Paulo Araújo

Paulo Araújo

Motociclista, jornalista e comentador desportivo

OPINIÃO

MotoGP 2018 - Decisão histórica

O Grande Prémio de Inglaterra de Motociclismo de 2018 acabou por ser cancelado devido à chuva, não se realizando qualquer das 3 corridas programadas.

andardemoto.pt @ 29-8-2018 23:58:00 - Paulo Araújo

Não há memória, recente ou mais antiga, de outro Grande Prémio de motos ter sido cancelado por causa de chuva, pela simples razão de que isso nunca tinha acontecido, desde que o Campeonato teve início em 1949… 

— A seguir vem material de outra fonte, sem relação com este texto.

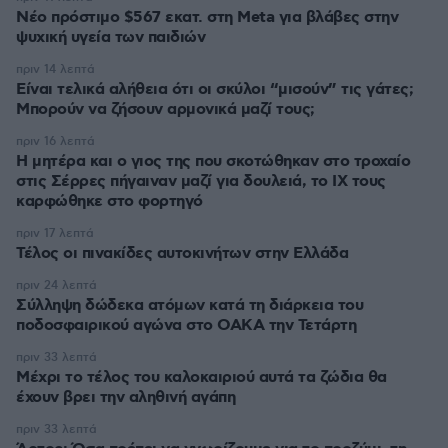
Νέο πρόστιμο $567 εκατ. στη Meta για βλάβες στην
ψυχική υγεία των παιδιών
πριν 14 λεπτά
Είναι τελικά αλήθεια ότι οι σκύλοι “μισούν” τις γάτες;
Μπορούν να ζήσουν αρμονικά μαζί τους;
πριν 16 λεπτά
Η μητέρα και ο γιος της που σκοτώθηκαν στο τροχαίο
στις Σέρρες πήγαιναν μαζί για δουλειά, το ΙΧ τους
καρφώθηκε στο φορτηγό
πριν 17 λεπτά
Τέλος οι πινακίδες αυτοκινήτων στην Ελλάδα
πριν 24 λεπτά
Σύλληψη δώδεκα ατόμων κατά τη διάρκεια του
ποδοσφαιρικού αγώνα στο ΟΑΚΑ την Τετάρτη
πριν 33 λεπτά
Μέχρι το τέλος του καλοκαιριού αυτά τα ζώδια θα
έχουν βρει την αληθινή αγάπη
πριν 33 λεπτά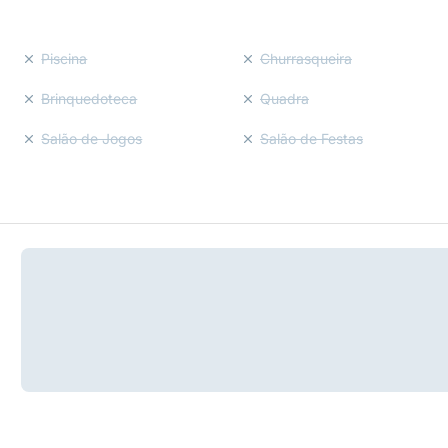
Piscina
Churrasqueira
Brinquedoteca
Quadra
Salão de Jogos
Salão de Festas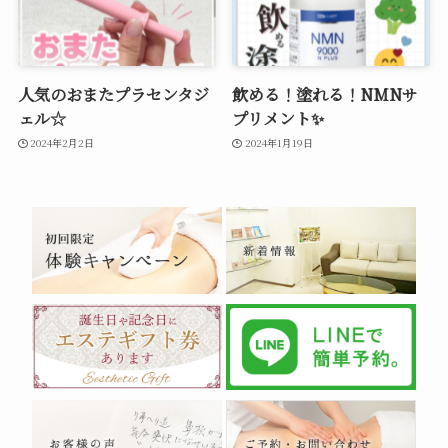
人気のおまたプラセンタジ
飲める！塗れる！NMNサ
ェル☆
プリメント✨
2024年2月2日
2024年1月19日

Depois do fiasco do fim-de-semana de 25 e 26 de Agosto de 2018, vieram as desculpas da nova superfície não drenar como devia, e a controvérsia por terem deixado 90.000 fãs, durante horas, à chuva e com temperaturas de 13 graus, quando podiam, realisticamente, ter anunciado o cancelamento da prova muito mais cedo, com a justificação da decisão de cancelar, em última análise correctíssima, pelo argumento de que a segurança tem de vir em primeiro lugar.

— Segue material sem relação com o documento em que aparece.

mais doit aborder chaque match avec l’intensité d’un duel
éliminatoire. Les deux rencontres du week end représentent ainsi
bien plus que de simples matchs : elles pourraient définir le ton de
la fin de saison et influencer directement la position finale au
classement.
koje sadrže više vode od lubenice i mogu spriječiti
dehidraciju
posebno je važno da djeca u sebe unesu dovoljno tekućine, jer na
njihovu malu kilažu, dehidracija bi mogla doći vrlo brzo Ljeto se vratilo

Entre a hora prevista para a corrida, cerca do meio-dia e as quatro da tarde, o “safety car” cruzou regularmente o traçado, tarefa descrita pelos elementos da segurança a bordo, de que fazem hoje parte os dois ex-campeões Loris Capirossi e Franco Uncini, como assustadora, já que até o BMW M4, a velocidades modestas e sendo um pouco mais pesado (aí dez vezes!) que uma MotoGP, não conseguia evitar grandes derrapagens nas zonas alagadas do circuito.

Quando se fala de locais onde corridas poderiam ser canceladas por chuva, Silverstone foi sempre um dos fortes candidatos. Já em 1985, ano histórico no Mundial, pois vimos Freddie Spencer conquistar ambos os títulos de 250GP e 500GP, saltando ao longo da época de uma para a outra moto, o Grande Prémio decorreu sobre um verdadeiro dilúvio, e se o natural da Luisiana ganhou nas 500, nas 250 ganhou Anton Mang, bastando a Freddie nessa ocasião o quarto lugar para garantir o título. 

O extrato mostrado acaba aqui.